La vogue des études militaires ne s'arrête pas aux murs des casernes et les milieux et salons littéraires se passionnent pour les discussions sur le sujet. L'élection de Guibert à l'Académie Française en 1785 est un triomphe et tous les autres candidats se retirent devant lui.
 
Cette activité intellectuelle est la source des progrès réalisés dans l'ordre tactique, illustrés par le compromis entre l'ordre mince et l'ordre profond. Elle est aussi à l'origine de la nouvelle organisation divisionnaire. C'est dans les écrits de ces grands auteurs militaires, bien plus que dans les règlements, qu'il faut chercher les idées nouvelles concernant l'emploi de l'artillerie du système Gribeauval, réalisé en 1774, donnant à l'armée française une arme inégalée sur les champs de bataille de la Révolution et de l'Empire.
 

Idées sur l’emploi de l’artillerie
 
A la fin du 18e siècle, les principes essentiels d'emploi de l'artillerie apparaissent. L'arme s'emploie en masse. "On forme de grosses batteries, on bat non des points déterminés mais des espaces. On remplit non le petit objet de démolir un caisson ou de tuer quelques hommes mais l'objet décisif qui doit être de couvrir, de traverser de feu le terrain qu'occupe l'ennemi et celui sur lequel l'ennemi voudrait s'avancer" écrit Guibert. Mais en raison de la faible portée des matériels, la concentration des feux ne peut s'obtenir 
à cette époque que par celle des canons.
 
Le premier objectif de l'artillerie reste l'infanterie ennemie. Frédéric II, Guibert, du Puget ou Gassendi insistent sur ce fait et cherchent à limiter les duels d'artillerie. De plus, la liaison entre les différentes armes du champ de bataille devient primordiale. "Les troupes et l'artillerie étant unies par une protection réciproque, il faut que, pour tirer le parti le plus utile des machines qui sont sous sa conduite, l'officier d'artillerie connaisse la tactique des troupes et réciproquement" écrit encore Guibert. Dans les écoles d'artillerie, Gribeauval fait enseigner la tactique d'infanterie aux élèves officiers.

 
Les bases de l'armée la plus puissante d'Europe
 
Malgré ses imperfections l'armée royale de la fin du 18e siècle est un instrument solide, et l’effort intellectuel de l’époque a porté ses fruits. Pendant les trente années de paix séparant la guerre de 7 ans des guerres de la Révolution, l'armée française fait de tels progrès, qu'elle pourra, sous la Révolution et l'Empire, repousser les attaques de l'Europe coalisée contre elle.

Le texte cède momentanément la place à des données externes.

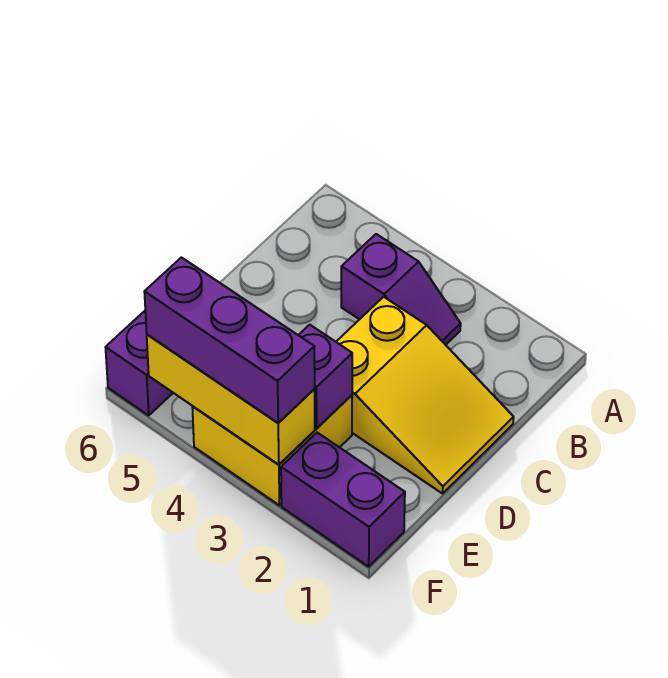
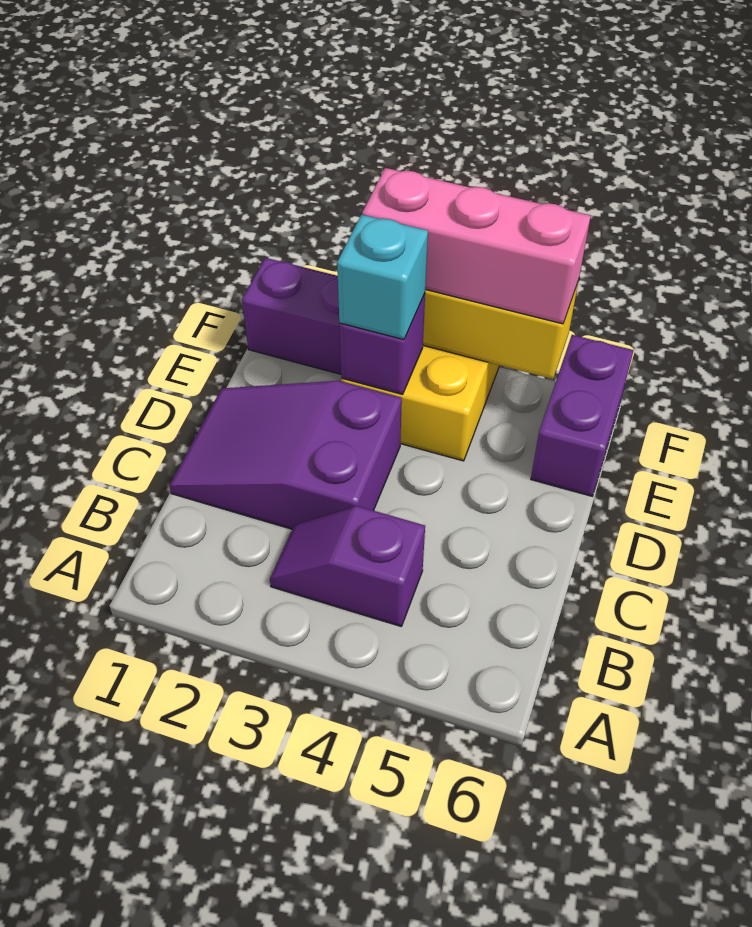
yellow slope C1:D3 level 1 top 3 -> purple slope C1:D3 level 1 top 3
none -> cyan brick E3 level 3
purple brick F3:F5 level 3 -> pink brick F3:F5 level 3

Le 18e siècle, trop souvent présenté comme une période d'ignorance et de pauvreté intellectuelle, mérite à tous points de vue d'être mis en valeur. L'on y trouve une démonstration éclatante d’un grand principe militaire voulant que l'armement conditionne les formes du combat et les structures des armées. Mais de toute évidence, l'organisation et la tactique liées à l'appartirion d'un nouvel armement est un problème ardu. Les expériences de la guerre ne suffisent pas et un intense travail intellectuel de tous les échelons de l'armée est nécessaire. Mais l'armée française de cette époque reste indiscutablement l'ébauche des armées modernes.